(TEXT SECTION)

A commonly used trick in R that helps with the analysis of individual level data is to subset a data frame based on one or more of its variables. Let’s subset first all females in our dataset and then all females over 50:

ind[ind$sex == "f", ]

##   id age sex
## 4  4  73   f
## 5  5  49   f

ind[ind$sex == "f" & ind$age > 50, ]

##   id age sex
## 4  4  73   f

In the above code, R uses relational operators of equality (==) and inequality (>) which can be used in combination using the & symbol. This works because, as well as integer numbers, one can also place boolean variables into square brackets: ind$sex == "f" returns a binary vector consisting solely of TRUE and FALSE values.⁵¹

13.4 Further R resources

The above tutorial should provide a sufficient grounding in R for beginners to understand the practical examples in the book. However, R is a deep language and there is much else to learn that will be of benefit to your modelling skills. There are many excellent books and tutorials that teach the fundamentals of R for a variety of applications. The following resources, in ascending order of difficulty, are highly recommended:

Introduction to visualising spatial data in R (Lovelace and Cheshire 2014) provides an introductory tutorial on handling spatial data in R, including the administrative zone data which often form the building blocks of spatial microsimulation models in R.
Introduction to scientific programming and simulation using R (Jones et al. 2014) is an accessible and highly practical course that will form a solid foundation for a range of modelling applications, including spatial microsimulation.

(End TEXT SECTION)
(GIVEN DATA)

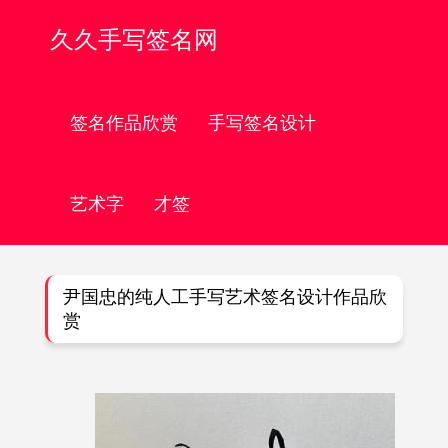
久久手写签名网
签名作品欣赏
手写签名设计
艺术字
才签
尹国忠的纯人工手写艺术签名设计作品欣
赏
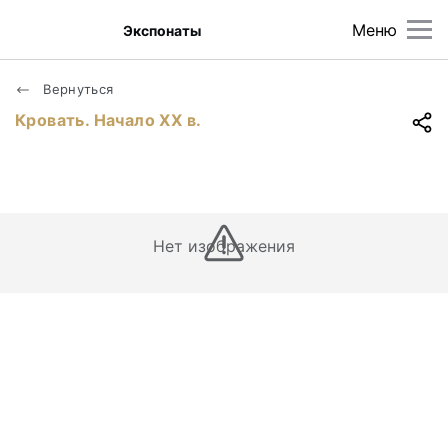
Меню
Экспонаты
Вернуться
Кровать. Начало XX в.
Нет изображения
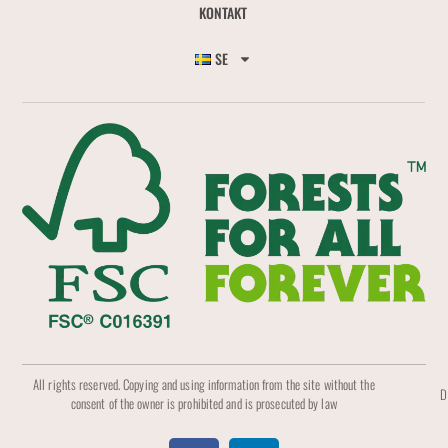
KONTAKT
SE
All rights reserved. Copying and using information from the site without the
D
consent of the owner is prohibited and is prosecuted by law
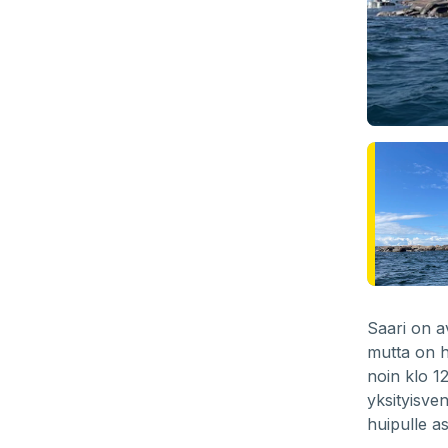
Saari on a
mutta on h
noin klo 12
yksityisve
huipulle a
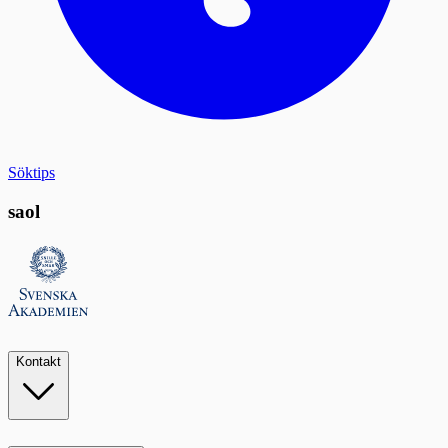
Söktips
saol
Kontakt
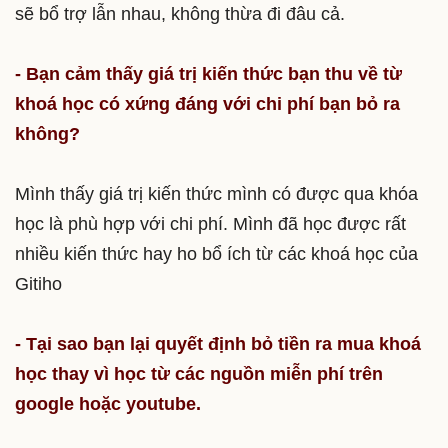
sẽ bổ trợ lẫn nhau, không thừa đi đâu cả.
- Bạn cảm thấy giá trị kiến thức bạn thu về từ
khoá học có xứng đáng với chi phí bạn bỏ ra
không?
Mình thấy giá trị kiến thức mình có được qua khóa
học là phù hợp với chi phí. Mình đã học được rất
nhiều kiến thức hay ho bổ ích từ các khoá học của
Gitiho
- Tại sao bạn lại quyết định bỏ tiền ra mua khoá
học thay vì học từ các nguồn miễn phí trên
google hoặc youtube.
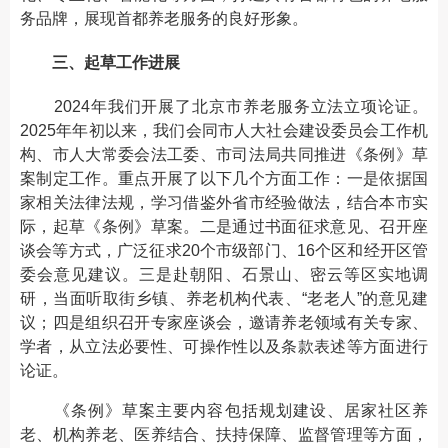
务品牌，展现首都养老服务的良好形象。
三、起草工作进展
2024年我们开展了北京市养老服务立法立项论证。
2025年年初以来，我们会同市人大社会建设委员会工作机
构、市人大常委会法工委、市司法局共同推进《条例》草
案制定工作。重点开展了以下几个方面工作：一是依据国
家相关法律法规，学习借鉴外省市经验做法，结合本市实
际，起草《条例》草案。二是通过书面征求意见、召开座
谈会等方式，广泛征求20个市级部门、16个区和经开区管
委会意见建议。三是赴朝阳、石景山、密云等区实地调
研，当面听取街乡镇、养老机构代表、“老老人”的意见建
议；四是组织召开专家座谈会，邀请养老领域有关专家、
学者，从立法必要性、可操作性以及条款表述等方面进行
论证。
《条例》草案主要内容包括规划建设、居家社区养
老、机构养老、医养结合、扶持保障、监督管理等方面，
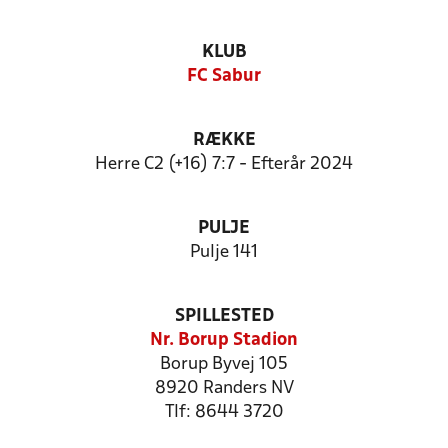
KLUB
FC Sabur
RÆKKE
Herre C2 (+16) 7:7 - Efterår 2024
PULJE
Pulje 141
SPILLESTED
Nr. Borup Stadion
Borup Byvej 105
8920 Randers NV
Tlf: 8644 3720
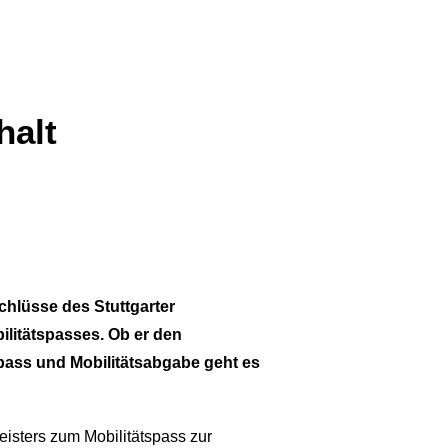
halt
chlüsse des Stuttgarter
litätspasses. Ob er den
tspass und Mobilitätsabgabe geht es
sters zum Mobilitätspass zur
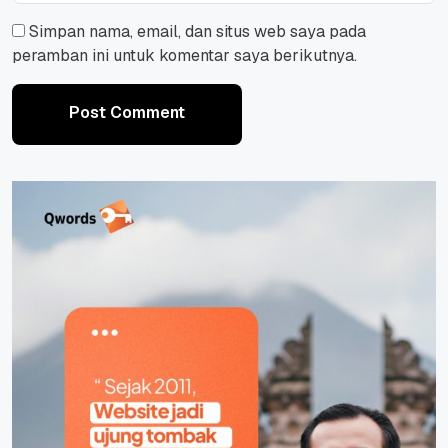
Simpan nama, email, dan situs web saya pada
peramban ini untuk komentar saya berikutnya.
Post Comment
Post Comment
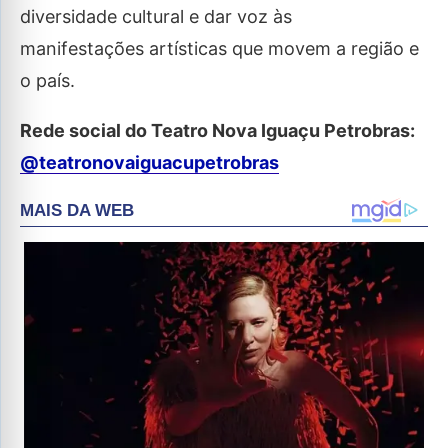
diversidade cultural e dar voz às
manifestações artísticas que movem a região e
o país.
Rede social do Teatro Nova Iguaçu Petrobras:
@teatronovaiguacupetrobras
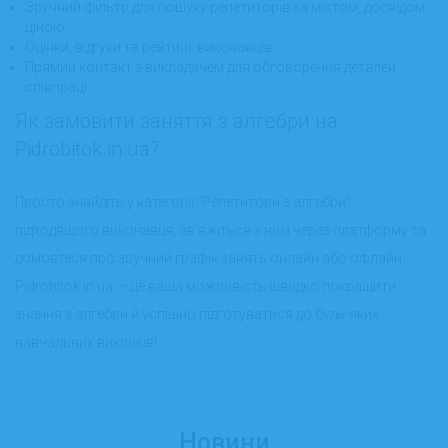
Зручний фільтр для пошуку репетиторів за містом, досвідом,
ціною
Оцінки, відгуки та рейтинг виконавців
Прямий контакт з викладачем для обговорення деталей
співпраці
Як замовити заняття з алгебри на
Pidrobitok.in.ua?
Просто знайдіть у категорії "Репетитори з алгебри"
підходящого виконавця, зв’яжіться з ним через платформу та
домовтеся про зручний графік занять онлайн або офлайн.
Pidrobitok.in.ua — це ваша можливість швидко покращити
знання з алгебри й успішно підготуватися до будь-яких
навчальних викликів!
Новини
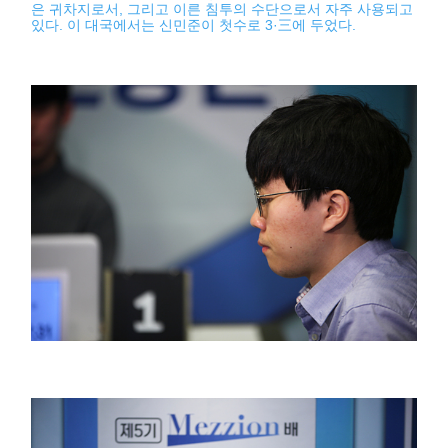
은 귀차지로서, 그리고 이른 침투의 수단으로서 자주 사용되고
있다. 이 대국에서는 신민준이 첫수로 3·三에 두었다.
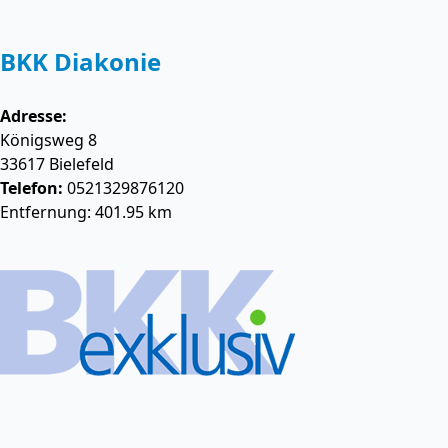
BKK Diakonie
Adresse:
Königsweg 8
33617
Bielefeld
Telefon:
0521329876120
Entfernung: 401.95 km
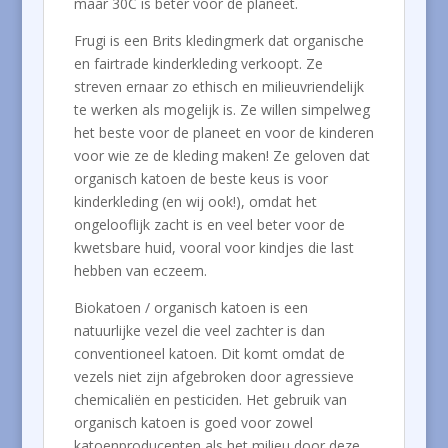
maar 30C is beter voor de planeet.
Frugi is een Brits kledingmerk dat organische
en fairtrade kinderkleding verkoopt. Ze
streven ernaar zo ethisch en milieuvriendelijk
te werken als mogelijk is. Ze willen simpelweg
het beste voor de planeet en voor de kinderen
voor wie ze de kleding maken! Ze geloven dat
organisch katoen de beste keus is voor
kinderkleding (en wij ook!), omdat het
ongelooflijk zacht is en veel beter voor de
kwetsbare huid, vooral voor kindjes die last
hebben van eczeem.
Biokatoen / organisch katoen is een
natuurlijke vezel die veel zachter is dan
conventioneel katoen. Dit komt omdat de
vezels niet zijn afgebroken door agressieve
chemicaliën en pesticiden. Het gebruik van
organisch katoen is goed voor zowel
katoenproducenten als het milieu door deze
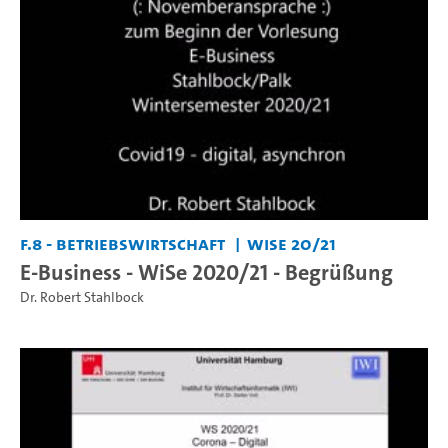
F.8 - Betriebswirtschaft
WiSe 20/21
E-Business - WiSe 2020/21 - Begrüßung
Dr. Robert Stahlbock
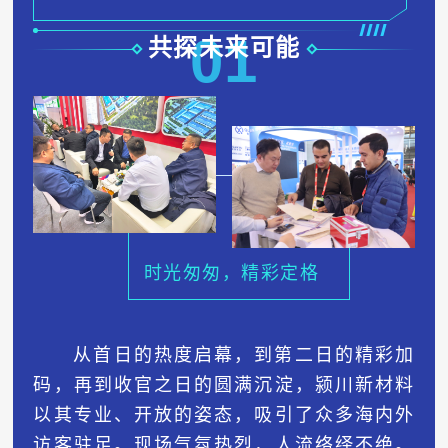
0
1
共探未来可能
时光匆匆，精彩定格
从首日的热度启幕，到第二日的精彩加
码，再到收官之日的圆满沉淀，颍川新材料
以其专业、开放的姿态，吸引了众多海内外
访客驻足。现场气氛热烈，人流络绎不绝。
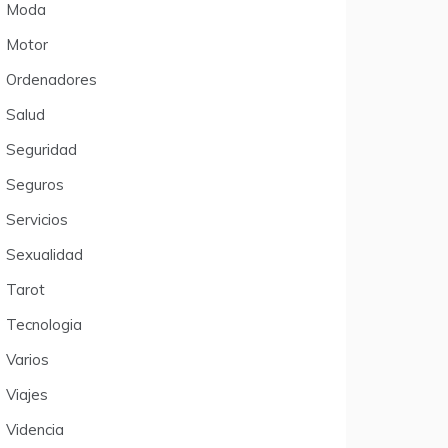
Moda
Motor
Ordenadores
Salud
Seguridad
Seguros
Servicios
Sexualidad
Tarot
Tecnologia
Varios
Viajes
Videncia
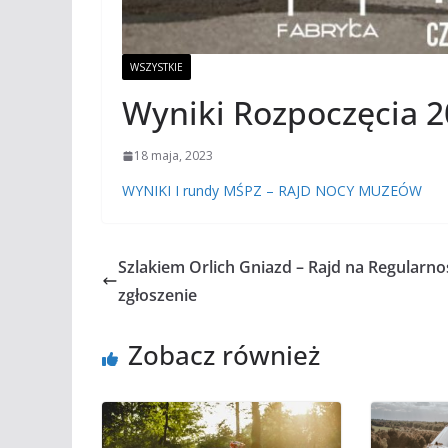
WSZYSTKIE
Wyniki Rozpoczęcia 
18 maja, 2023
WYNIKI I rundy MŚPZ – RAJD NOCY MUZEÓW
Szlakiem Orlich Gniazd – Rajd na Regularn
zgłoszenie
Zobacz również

(End GIVEN DATA)

• COMPLETE THE FOLLOWING
[1] Answer these questions from the R passage:
(a) Which symbol combines relational operators when subsetting a data frame?
(b) What does ind$sex == "f" return?
(c) In what order are the recommended resources listed?
[2] In the records, copy out the lines starting with the line containing "BKK Diakonie" and going on through the line containing "访客驻足。现场气氛热烈，人流络绎不绝。". Leave out the pictures.
The R passage and the records have nothing to do with each other.

• ANSWER SET
[1]
(a) The & symbol.
(b) A binary vector consisting solely of TRUE and FALSE values.
(c) In ascending order of difficulty.

[2]
BKK Diakonie
Adresse:
Königsweg 8
33617
Bielefeld
Telefon:
0521329876120
Entfernung: 401.95 km
maar 30C is beter voor de planeet.
Frugi is een Brits kledingmerk dat organische
en fairtrade kinderkleding verkoopt. Ze
streven ernaar zo ethisch en milieuvriendelijk
te werken als mogelijk is. Ze willen simpelweg
het beste voor de planeet en voor de kinderen
voor wie ze de kleding maken! Ze geloven dat
organisch katoen de beste keus is voor
kinderkleding (en wij ook!), omdat het
ongelooflijk zacht is en veel beter voor de
kwetsbare huid, vooral voor kindjes die last
hebben van eczeem.
Biokatoen / organisch katoen is een
natuurlijke vezel die veel zachter is dan
conventioneel katoen. Dit komt omdat de
vezels niet zijn afgebroken door agressieve
chemicaliën en pesticiden. Het gebruik van
organisch katoen is goed voor zowel
katoenproducenten als het milieu door deze
F.8 - Betriebswirtschaft
WiSe 20/21
E-Business - WiSe 2020/21 - Begrüßung
Dr. Robert Stahlbock
0
1
共探未来可能
时光匆匆，精彩定格
从首日的热度启幕，到第二日的精彩加
码，再到收官之日的圆满沉淀，颍川新材料
以其专业、开放的姿态，吸引了众多海内外
访客驻足。现场气氛热烈，人流络绎不绝。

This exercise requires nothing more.